The uninterruptible power supply control system described above provides the advantage of helping to easily resolve voltage imbalance supplied to loads of commercial power or auxiliary power.

111 to 113: first to third transformers
120: Pulse width modulation unit
130: DC power supply unit
150: First switch unit
160: Second switch unit
180: Control unit

Claims (5)

A first secondary winding part wound on a first power supply path leading from a commercial power source to a load power supply path;
A second secondary winding unit wound on a second power supply path extending from the auxiliary power source to the load power supply path;
a primary winding unit wound to supply organic power to the first secondary winding unit and the second secondary winding unit;
a pulse width modulation unit that controls power supply to the primary winding unit by pulse width modulation;
a direct current power supply unit that supplies direct current power to the pulse width modulator;
a first switch unit installed on a first power supply path leading from the commercial power supply to the first secondary winding unit to supply or cut off the commercial power supply to the load power supply path;
a second switch unit installed on a second power supply path leading from the auxiliary power source to the second secondary winding unit to supply or cut off the auxiliary power supply to the load power supply path;
a voltage detection unit that detects voltages of the first power supply path, the second power supply path, and the load power supply path;
Using the information detected by the voltage detection unit, the first switch unit and the second switch unit are controlled to adjust the power supply path to the load terminal when the commercial power supply is abnormal, and power supply set to the load power supply path is performed. An uninterruptible power supply control system comprising a control unit that controls the pulse width modulator to match conditions.

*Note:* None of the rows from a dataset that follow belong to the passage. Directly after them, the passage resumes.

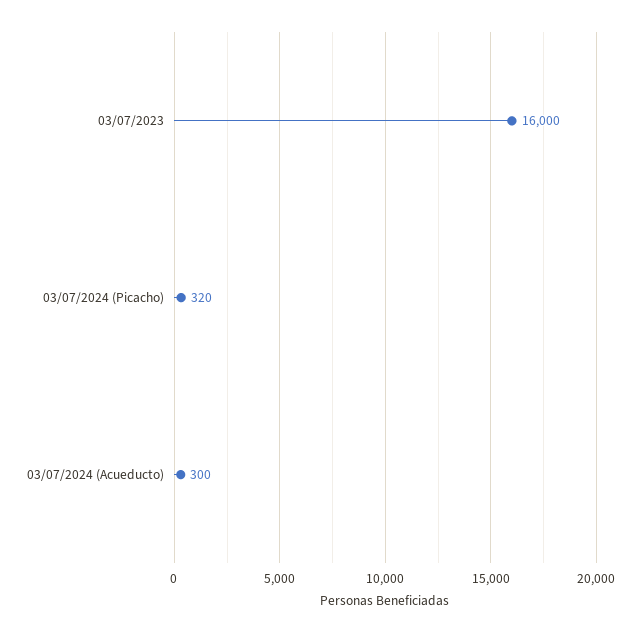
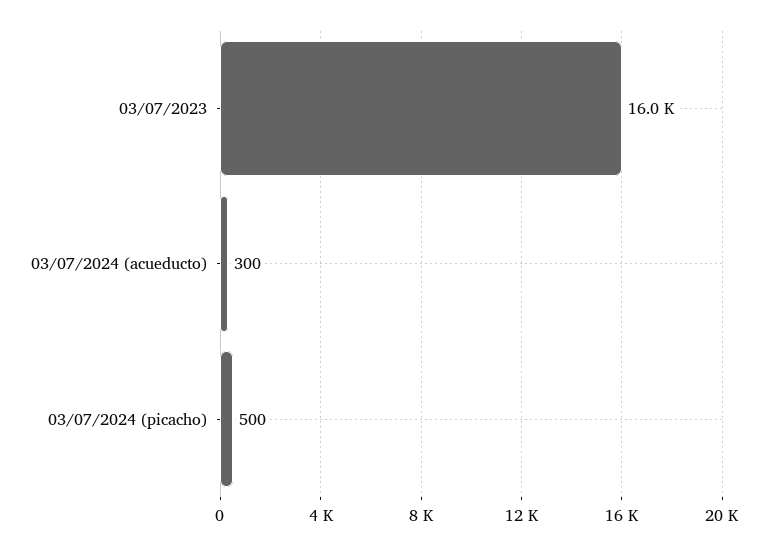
  {
    "03/07/2023": 16000,
-   "03/07/2024 (Picacho)": 320,
+   "03/07/2024 (Picacho)": 500,
    "03/07/2024 (Acueducto)": 300
  }

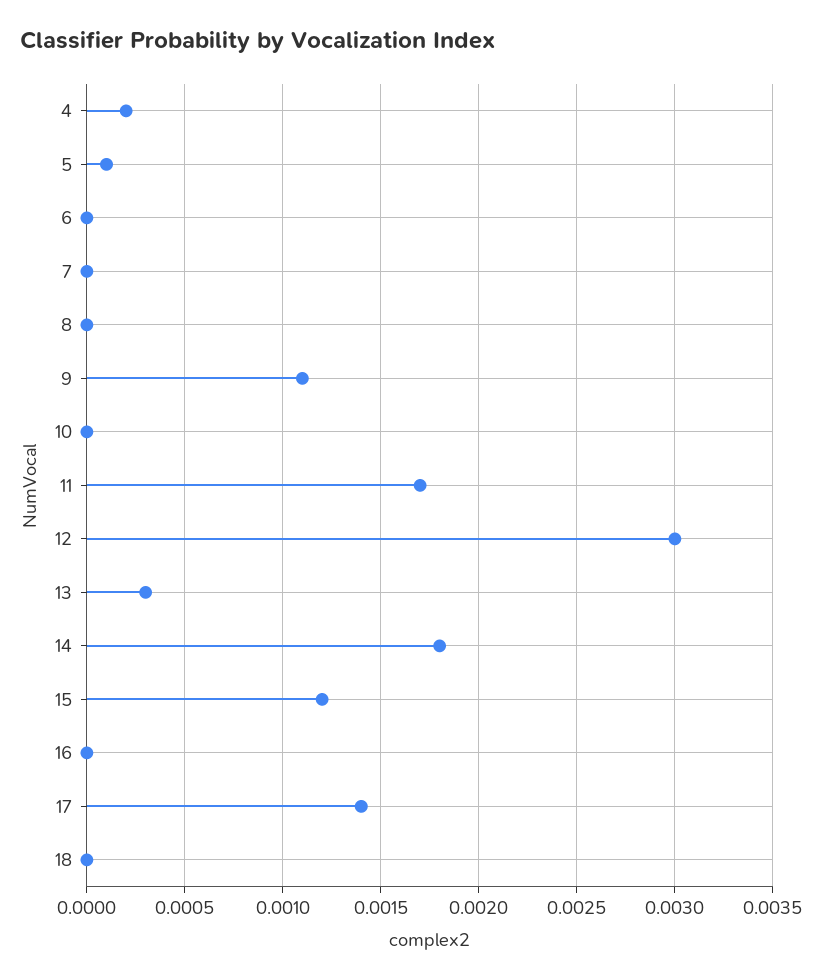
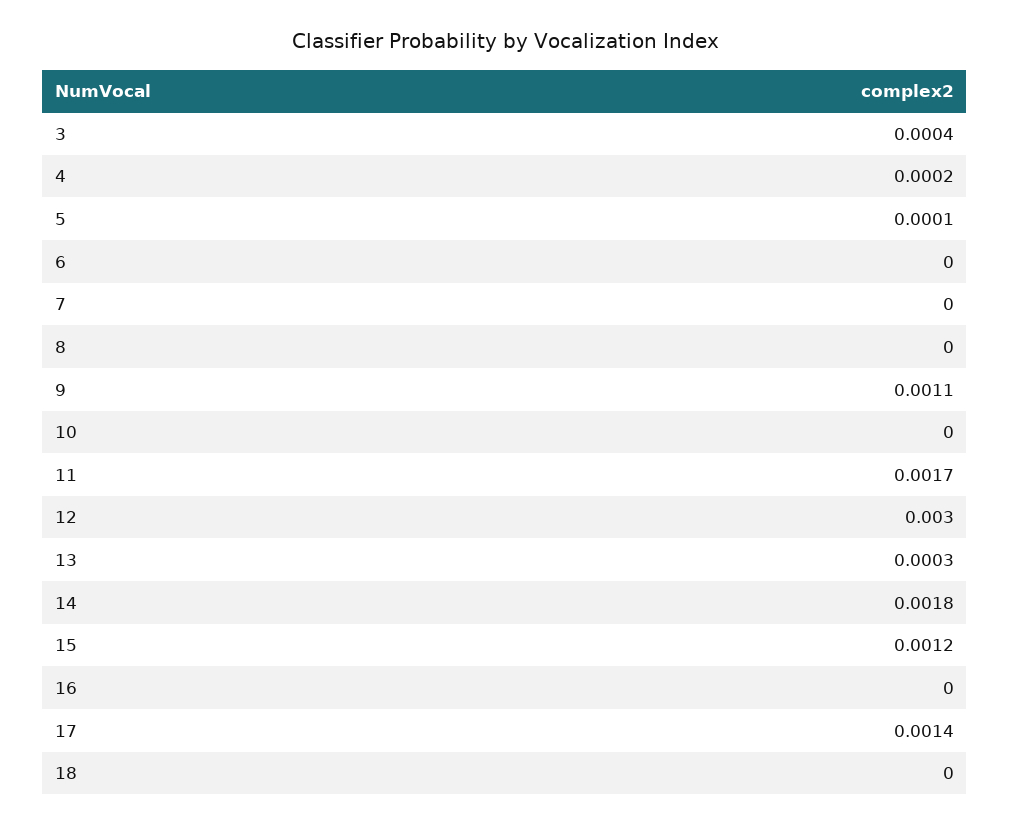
  {
    "4": 0.0002,
    "5": 0.0001,
    "6": 0,
    "7": 0,
    "8": 0,
    "9": 0.0011,
    "10": 0,
    "11": 0.0017,
    "12": 0.003,
    "13": 0.0003,
    "14": 0.0018,
    "15": 0.0012,
    "16": 0,
    "17": 0.0014,
-   "18": 0
+   "18": 0,
+   "3": 0.0004
  }

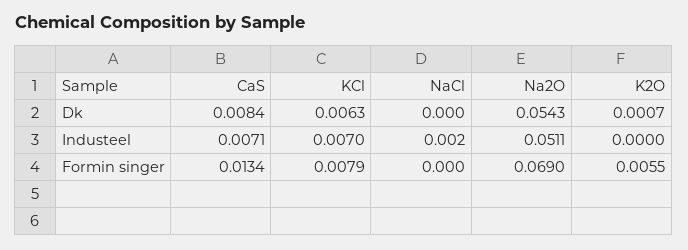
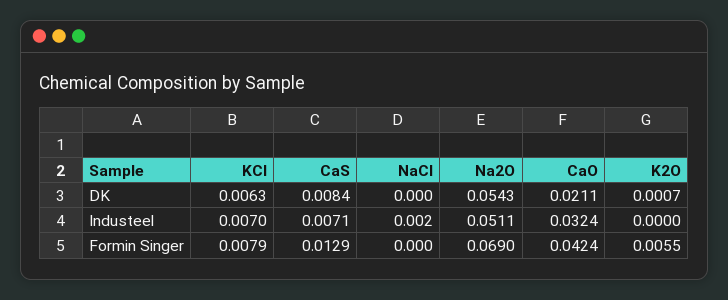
  {
    "CaS": {
      "Dk": 0.0084,
      "Industeel": 0.0071,
-     "Formin singer": 0.0134
+     "Formin singer": 0.0129
    },
    "KCl": {
      "Dk": 0.0063,
      "Industeel": 0.007,
      "Formin singer": 0.0079
    },
    "NaCl": {
      "Dk": 0,
      "Industeel": 0.002,
      "Formin singer": 0
    },
    "Na2O": {
      "Dk": 0.0543,
      "Industeel": 0.0511,
      "Formin singer": 0.069
    },
    "K2O": {
      "Dk": 0.0007,
      "Industeel": 0,
      "Formin singer": 0.0055
-   }
+   },
+   "CaO": {
+     "Dk": 0.0211,
+     "Industeel": 0.0324,
+     "Formin singer": 0.0424
+   }
  }

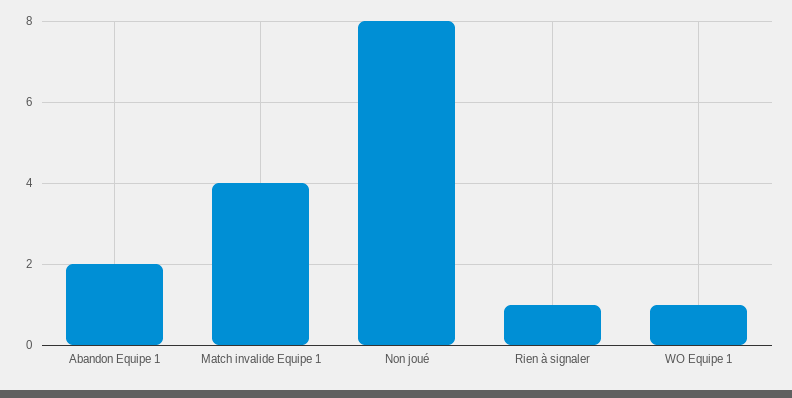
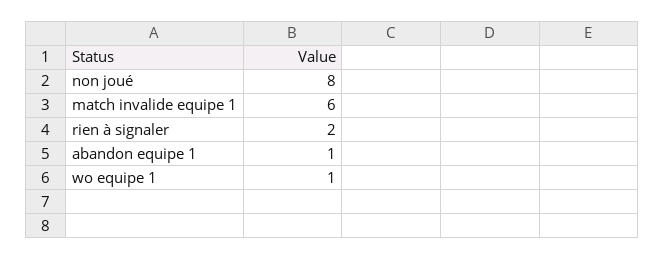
  {
-   "Abandon Equipe 1": 2,
+   "Abandon Equipe 1": 1,
-   "Match invalide Equipe 1": 4,
+   "Match invalide Equipe 1": 6,
    "Non joué": 8,
-   "Rien à signaler": 1,
+   "Rien à signaler": 2,
    "WO Equipe 1": 1
  }

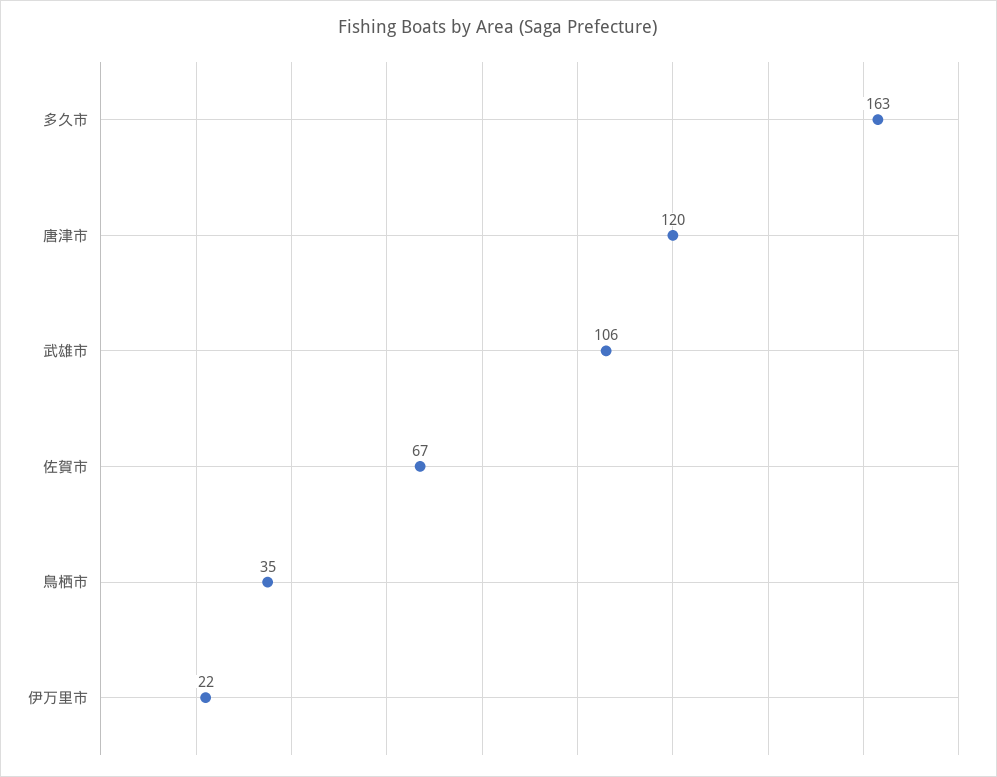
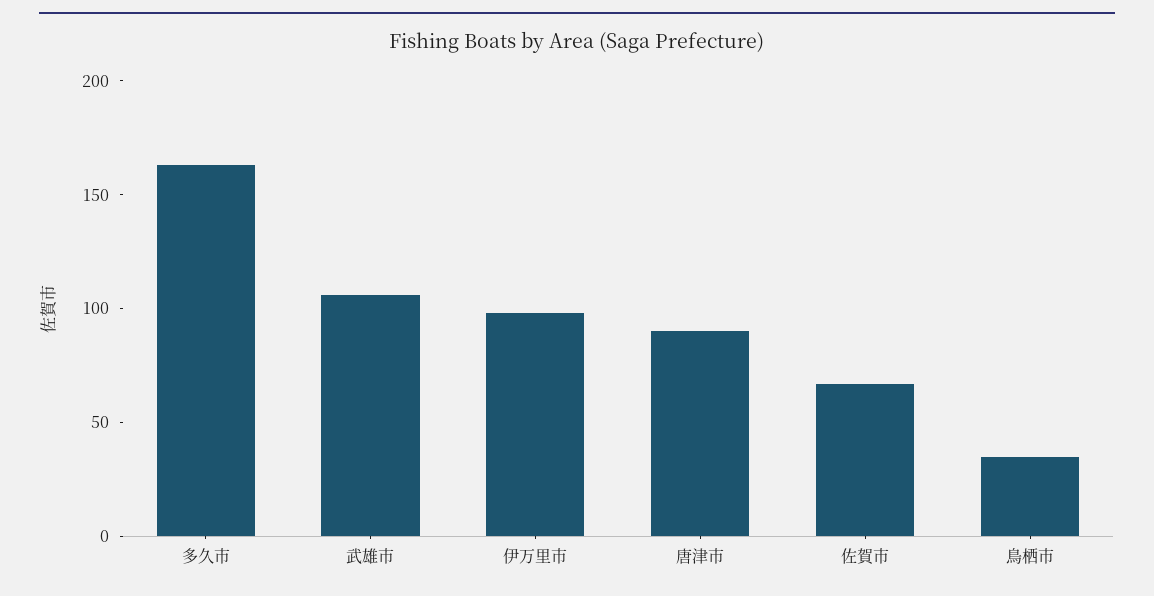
  {
    "多久市": 163,
-   "唐津市": 120,
+   "唐津市": 90,
    "武雄市": 106,
    "佐賀市": 67,
    "鳥栖市": 35,
-   "伊万里市": 22
+   "伊万里市": 100
  }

The method of claim 1, wherein the first secondary winding unit includes an R-phase first secondary winding, an S-phase first secondary winding, and a T-phase first secondary winding corresponding to the R phase, S phase, and T phase, respectively. Equipped with
The second secondary winding unit includes an R-phase second secondary winding wound together with the R-phase first secondary winding, an S-phase second secondary winding wound together with the S-phase first secondary winding, and It has a T-phase second secondary winding wound together with a T-phase first secondary winding,
The primary winding unit includes an R-phase primary winding wound together with the R-phase first secondary winding and the R-phase second secondary winding, the S-phase first secondary winding, and the S-phase second secondary winding. It includes an S-phase primary winding wound together, a T-phase primary winding wound together with the T-phase first secondary winding and the T-phase second secondary winding,
The pulse width modulator
first and second switching elements connected between the direct current power supply and the R-phase primary winding to supply or cut off power to the R-phase primary winding;
third and fourth switching elements connected between the direct current power supply and the S-phase primary winding to supply or cut off power to the S-phase primary winding;
An uninterruptible power supply control system comprising: fifth and sixth switching elements connected between the direct current power source and the T-phase primary winding to supply or cut off power to the T-phase primary winding. The method of claim 2, wherein the control unit turns on/off the first to sixth switching elements to resolve voltage inequality between the R, S, and T phases of the load power supply path from the information detected by the voltage detection unit. An uninterruptible power supply control system characterized by controlling off operation. The uninterruptible power supply control system according to claim 2, wherein a turns ratio of the primary winding to the first secondary winding and the second secondary winding is 10 to 15 to 1. The uninterruptible power supply control system according to claim 2, wherein the direct current power supply unit is wired to generate direct current by receiving a power supply from among the auxiliary power source and the commercial power source.